Rebecca Hall and Lauren Lapkus fare a little better in terms of screen time as Holmes and Watson’s respective love interests, though, ultimately, there’s not enough space in the movie for anybody but the leading men.
If, at times, it all feels like an overextended comedic bit, that’s because it is. Holmes and Watson is mostly an excuse for Ferrell and Reilly to fool around with British accents (which transcend being good or bad for how hard they lean into how ridiculous they know they sound — they still somehow sound better than a certain lamplighter) and point out how wild the past was (the film has multiple references to casual cocaine use). It doesn’t really matter that the case is impossible to solve independently, because it’s not the point of the story, and the film’s relatively thin construction isn’t so severe a crime when the actors can carry most of it off fairly well.
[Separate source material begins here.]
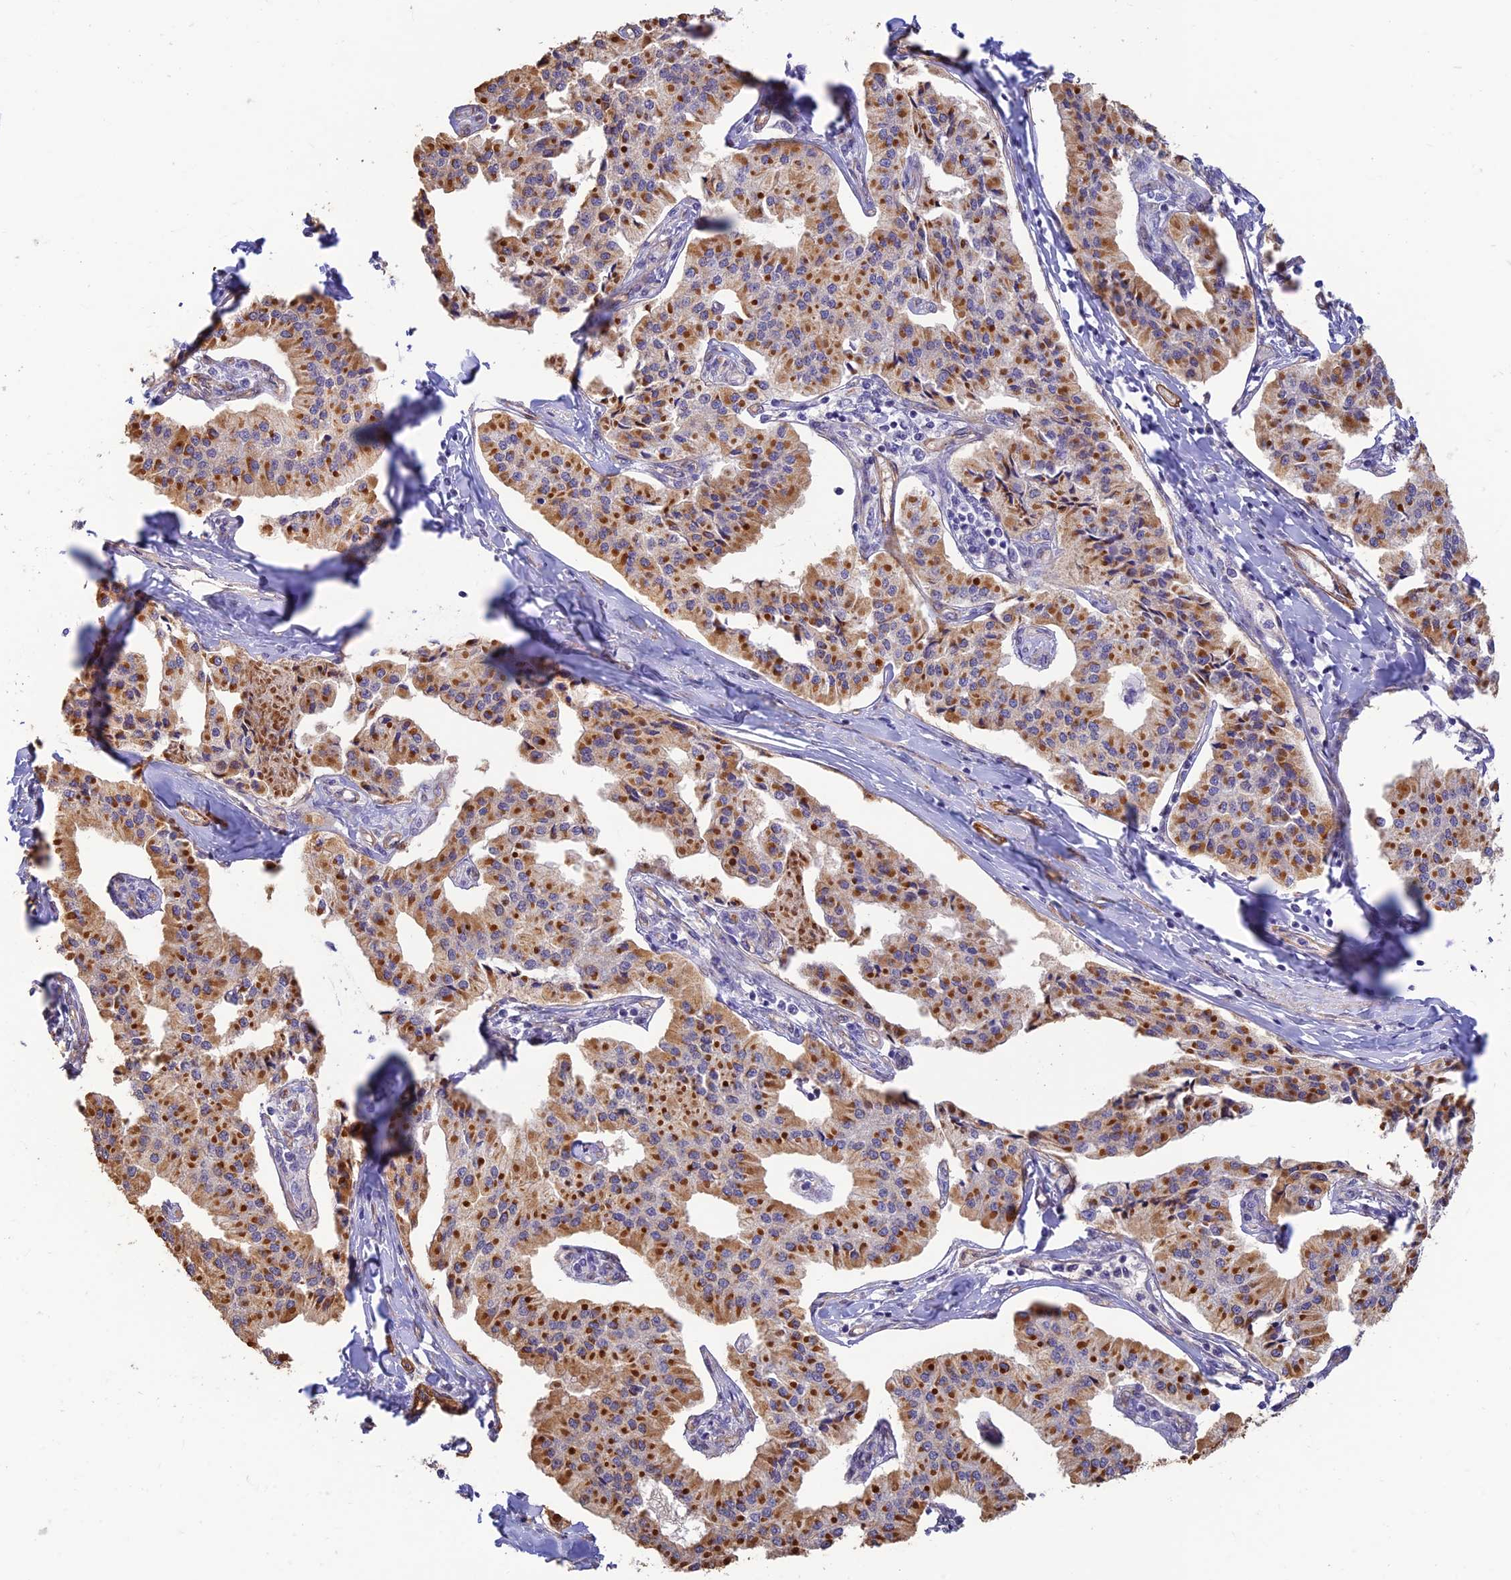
{"staining": {"intensity": "moderate", "quantity": ">75%", "location": "cytoplasmic/membranous"}, "tissue": "pancreatic cancer", "cell_type": "Tumor cells", "image_type": "cancer", "snomed": [{"axis": "morphology", "description": "Adenocarcinoma, NOS"}, {"axis": "topography", "description": "Pancreas"}], "caption": "Immunohistochemistry of adenocarcinoma (pancreatic) displays medium levels of moderate cytoplasmic/membranous staining in about >75% of tumor cells.", "gene": "ALDH1L2", "patient": {"sex": "female", "age": 50}}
Reilly in particular brings a bona fide quality to an otherwise gormless Watson, digging into the sensitivity that served him so well in The Sisters Brothers to what are admittedly diminishing returns. But it still keeps Holmes and Watson from being completely disposable, and the same goes for the whole of the film: Though it doesn’t all quite hold together, there are enough inspired moments — and enough strangeness lying just below the film’s surface — that it doesn’t completely fall apart, either.